February 28, 2017

HealthPRO Pharmacist Profile Series, Part I: Mario Bédard

Q: What inspired you to become a hospital pharmacist?

A: Two things: as a pharmacy student at Laval University, I was lucky enough to get a part-time job at a local hospital. I saw what a hospital pharmacist did and that got me interested. And, more significantly, one of my professors was heavily involved with clinical work in a hospital setting. Her enthusiasm, excitement and energy towards this work inspired me.


Q: How has your role evolved?

A: Throughout my career, I’ve liked, welcomed (and sometimes sought out) change. My role has evolved from a staff pharmacist with direct patient access, to performing a regional role with a drug information program, to my current role. As a director, I help senior management understand the role of pharmacy within the hospital and get the resources we need to continue our work. I guess I’ve gone from interacting with one patient to influencing the practice of pharmacy.


Q: What is the most interesting or exciting prospect you see on the horizon for hospital pharmacies?

A: The expanded scope of practice.  Allowing pharmacists to independently assess patients and prescribe, or adapt, prescriptions will continue to shape and change how pharmacists are perceived. As well, more and more IT solutions on the horizon will help us on the clinical side. For example, data systems that help us zoom in on more acute patients who need the intervention of a pharmacist. We are in the process of implementing such a system at the Ottawa Hospital.

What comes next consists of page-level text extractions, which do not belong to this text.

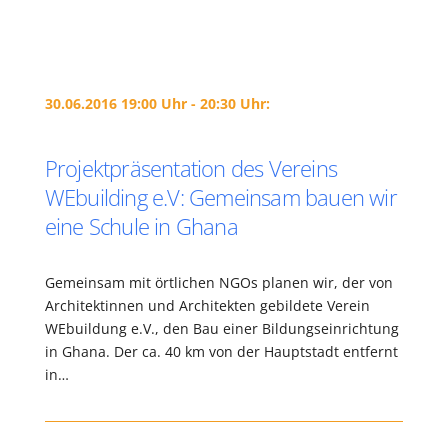
30.06.2016 19:00 Uhr - 20:30 Uhr:
Projektpräsentation des Vereins
WEbuilding e.V: Gemeinsam bauen wir
eine Schule in Ghana
Gemeinsam mit örtlichen NGOs planen wir, der von
Architektinnen und Architekten gebildete Verein
WEbuildung e.V., den Bau einer Bildungseinrichtung
in Ghana. Der ca. 40 km von der Hauptstadt entfernt
in…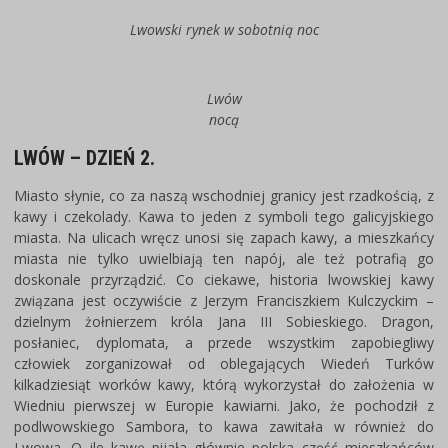
Lwowski rynek w sobotnią noc
Lwów
nocą
LWÓW – DZIEŃ 2.
Miasto słynie, co za naszą wschodniej granicy jest rzadkością, z
kawy i czekolady. Kawa to jeden z symboli tego galicyjskiego
miasta. Na ulicach wręcz unosi się zapach kawy, a mieszkańcy
miasta nie tylko uwielbiają ten napój, ale też potrafią go
doskonale przyrządzić. Co ciekawe, historia lwowskiej kawy
związana jest oczywiście z Jerzym Franciszkiem Kulczyckim –
dzielnym żołnierzem króla Jana III Sobieskiego. Dragon,
posłaniec, dyplomata, a przede wszystkim zapobiegliwy
człowiek zorganizował od oblegających Wiedeń Turków
kilkadziesiąt worków kawy, którą wykorzystał do założenia w
Wiedniu pierwszej w Europie kawiarni. Jako, że pochodził z
podlwowskiego Sambora, to kawa zawitała w również do
Lwowa. O ile kawę pijała głównie polska część mieszkańców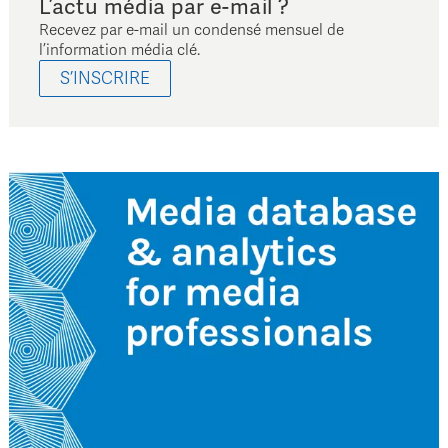
L’actu média par e-mail ?
Recevez par e-mail un condensé mensuel de
l’information média clé.
S’INSCRIRE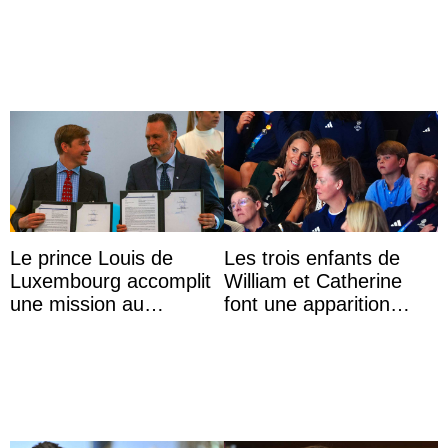
au trône ?
Le prince Louis de
Les trois enfants de
Luxembourg accomplit
William et Catherine
une mission au
font une apparition
Mexique pour réduire
surprise aux
les inégalités d’apprent
Commonwealth Games
...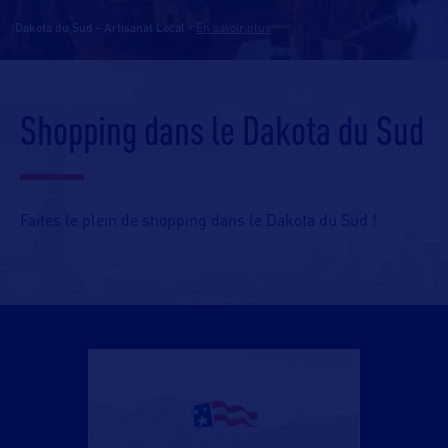
Dakota du Sud - Artisanat Local
-
En savoir plus
Shopping dans le Dakota du Sud
Faites le plein de shopping dans le Dakota du Sud !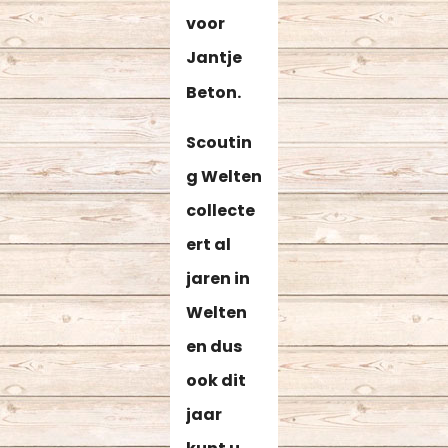
voor
Jantje
Beton.
Scoutin
g Welten
collecte
ert al
jaren in
Welten
en dus
ook dit
jaar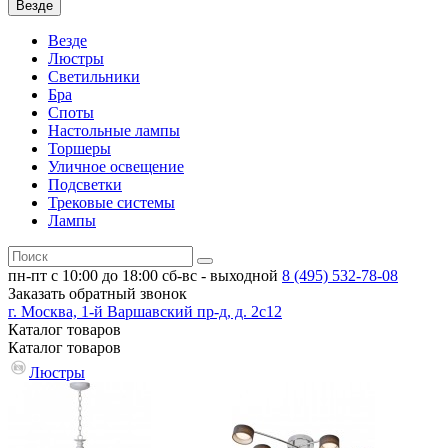
Везде
Везде
Люстры
Светильники
Бра
Споты
Настольные лампы
Торшеры
Уличное освещение
Подсветки
Трековые системы
Лампы
пн-пт с 10:00 до 18:00
сб-вс - выходной
8 (495)
532-78-08
Заказать обратный звонок
г. Москва, 1-й Варшавский пр-д, д. 2с12
Каталог
товаров
Каталог
товаров
Люстры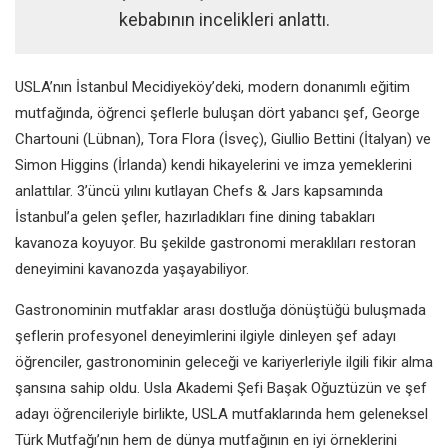
kebabının incelikleri anlattı.
USLA’nın İstanbul Mecidiyeköy’deki, modern donanımlı eğitim
mutfağında, öğrenci şeflerle buluşan dört yabancı şef, George
Chartouni (Lübnan), Tora Flora (İsveç), Giullio Bettini (İtalyan) ve
Simon Higgins (İrlanda) kendi hikayelerini ve imza yemeklerini
anlattılar. 3’üncü yılını kutlayan Chefs & Jars kapsamında
İstanbul’a gelen şefler, hazırladıkları fine dining tabakları
kavanoza koyuyor. Bu şekilde gastronomi meraklıları restoran
deneyimini kavanozda yaşayabiliyor.
Gastronominin mutfaklar arası dostluğa dönüştüğü buluşmada
şeflerin profesyonel deneyimlerini ilgiyle dinleyen şef adayı
öğrenciler, gastronominin geleceği ve kariyerleriyle ilgili fikir alma
şansına sahip oldu. Usla Akademi Şefi Başak Oğuztüzün ve şef
adayı öğrencileriyle birlikte, USLA mutfaklarında hem geleneksel
Türk Mutfağı’nın hem de dünya mutfağının en iyi örneklerini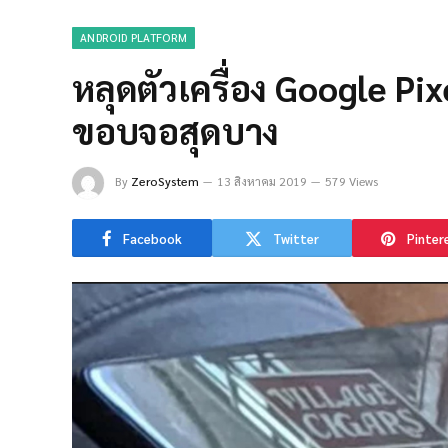
ANDROID PLATFORM
หลุดตัวเครื่อง Google Pi
ขอบจอสุดบาง
By
ZeroSystem
13 สิงหาคม 2019
579 Views
Facebook
Twitter
Pinter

Q: What is the one thing you’d like readers to know about the hospital pharmacy supply chain?

A: That the hospital pharmacy is basically two departments in one.

The first encompasses the clinical role that happens on the wards. These pharmacists do not have a hand in the distribution of medications. The other part of our practice is the technical side. The side that makes sure that the right drug gets to the right patient by the right method. We also created a technician position that just deals with issues related to the supply chain---whether it’s a backorder, a change in pill colour or a barcode issue. In relation to the supply chain, both parts are important and need to be done.

During a 24-hour period our 1,100 patients will need at least one prescription so, that’s a dance we do every day.


Q: How does being part of a national GPO help you strengthen patient safety?

A: Provincial rules for drug procurement are strict and being a part of HealthPRO has helped us tremendously in this area. Having a national organization building quality and safety into its processes means that we don’t have to “reinvent the wheel” every time.

Being part of a GPO brings a unified voice to issues that require change. As part of a large group, our concerns get the ear of those who can influence practice (barcodes, for example).

In the area of backorders, HealthPRO has been proactive and works hard for us to find solutions. It is all work we had to previously do individually. That was a waste of our resources. Now we have people who can provide us with options and solutions.